« Fuocoammare, par-delà Lampedusa » : Du bon côté de la Méditerranée

Dans Fuocoammare, par-delà Lampedusa, Gianfranco Rosi met en regard les habitants de l’île italienne et les réfugiés.

Christophe Kantcheff  • 28 septembre 2016 abonné·es
« Fuocoammare, par-delà Lampedusa » : Du bon côté de la Méditerranée
© Photo : 21Unoproductions/Stemalentertainement/LesFilmsdIci/ArteFranceCinéma

L’animateur d’une radio locale diffuse des airs populaires et des chansons de pêcheurs dédicacées par les femmes restées à terre. Nous sommes sur une île située tout au sud de la Sicile : Lampedusa. Soudain, la radio annonce qu’un rafiot en perdition, où se sont entassés des réfugiés, a reçu des secours. « Les pauvres gens ! », lance une vieille femme derrière son poste. C’est à peu près tout ce qu’on verra du rapport des habitants de l’île aux migrants.

D’un côté, Gianfranco Rosi montre de manière récurrente, presque lancinante, les opérations de sauvetage de naufragés éperdus, certains dans le malheur d’avoir un proche décédé sur le bateau. Les militaires, en combinaison blanche, sont à la manœuvre, procédant toujours de même, faisant un premier tri entre les cadavres et les vivants, puis entre les malades et les bien-portants. De l’autre, le cinéaste suit un garçon de 12 ans, Samuele, le petit-fils de la vieille femme écoutant la radio. Fils de pêcheur, il n’est pas particulièrement attiré par la mer – il est malade quand le ressac est fort –, même s’il est destiné, comme tous sur cette île, à en faire son métier. Pour le moment, sur la terre ferme, il préfère fabriquer des frondes pour tirer sur les oiseaux.

Si Samuele se sert toujours du même œil pour viser, il se rend compte que son autre œil est déficient. Il doit le ré-entraîner à voir.

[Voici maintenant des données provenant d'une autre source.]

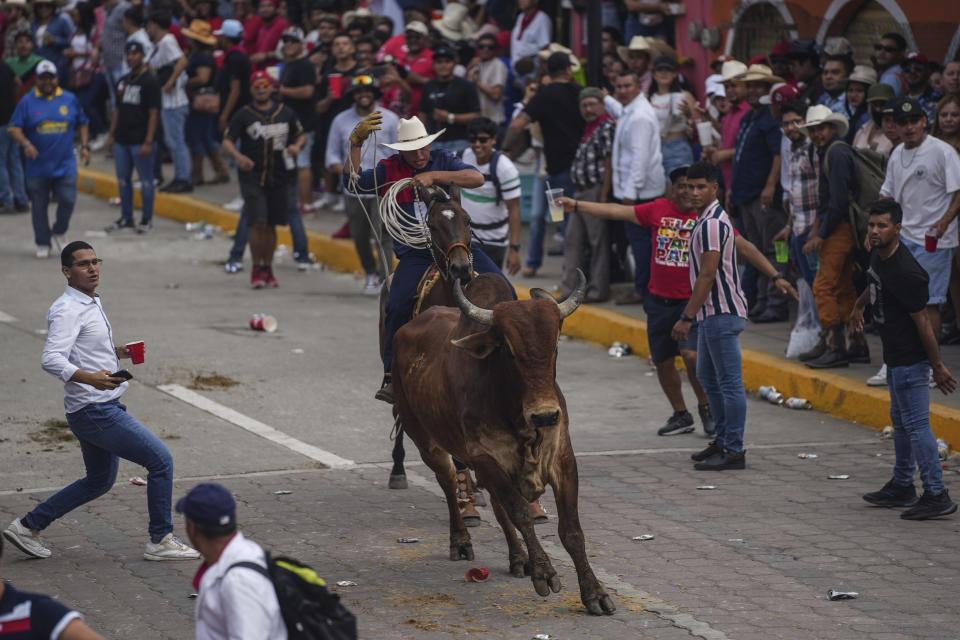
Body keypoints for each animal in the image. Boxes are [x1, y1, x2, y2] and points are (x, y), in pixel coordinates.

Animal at [394, 268, 620, 616]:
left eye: (555, 346)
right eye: (510, 350)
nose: (545, 415)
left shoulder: (562, 458)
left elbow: (570, 530)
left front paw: (594, 592)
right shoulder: (484, 457)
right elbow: (521, 513)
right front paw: (544, 572)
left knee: (498, 508)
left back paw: (518, 557)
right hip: (424, 438)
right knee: (449, 482)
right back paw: (461, 541)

Voilà, métaphoriquement, la question du regard soulevée ; elle est au cœur du film. Quelle vision avons-nous des réfugiés ? Fuocoammare, par-delà Lampedusa en propose une : des hommes, mais une majorité de femmes et d’enfants, qui ont traversé l’enfer (raconté dans un chant qu’ils improvisent), dont plusieurs meurent noyés ou asphyxiés dans les cales.

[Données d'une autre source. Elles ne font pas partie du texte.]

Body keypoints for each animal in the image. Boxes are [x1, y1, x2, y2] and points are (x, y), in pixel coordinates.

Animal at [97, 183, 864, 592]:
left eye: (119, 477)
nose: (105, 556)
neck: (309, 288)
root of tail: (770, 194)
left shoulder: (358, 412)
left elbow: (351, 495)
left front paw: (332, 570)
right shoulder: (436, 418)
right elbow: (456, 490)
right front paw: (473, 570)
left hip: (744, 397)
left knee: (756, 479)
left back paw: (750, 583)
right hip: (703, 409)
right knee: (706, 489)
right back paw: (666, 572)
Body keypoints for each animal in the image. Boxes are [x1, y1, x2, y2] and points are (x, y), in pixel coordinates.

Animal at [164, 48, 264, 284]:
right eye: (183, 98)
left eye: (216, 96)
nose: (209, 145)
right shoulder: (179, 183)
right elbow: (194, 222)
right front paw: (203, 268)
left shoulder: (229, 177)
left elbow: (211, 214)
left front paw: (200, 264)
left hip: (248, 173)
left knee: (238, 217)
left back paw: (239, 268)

Un médecin, le directeur de l’hôpital de Lampedusa, le seul à faire le pont dans le film entre les habitants et les réfugiés – Samuele est un de ses patients –, témoigne de sa douleur à devoir s’occuper des enfants morts. Ses paroles sont d’une implacable humanité. Peut-être parce qu’il se retrouve face aux arrivants, qu’il touche leur corps, les soigne : l’indifférence, pour lui, est inconcevable.

Du champ/contre-champ continu entre les migrants et les habitants de l’île, pauvres et à l’existence austère, s’impose peu à peu l’idée que ces deux populations-là se ressemblent. Rien, en définitive, ne les distingue, sinon que les seconds sont nés du bon côté de la Méditerranée. Fuocoammare, par-delà Lampedusa révèle l’absurdité d’une tragédie.

Fuocoammare, par-delà Lampedusa, Gianfranco Rosi, 1 h 49.

Simultanément sortent trois films inédits du cinéaste : Boatman (1993), Below Sea Level (2008), El Sicario, room 164 (2010).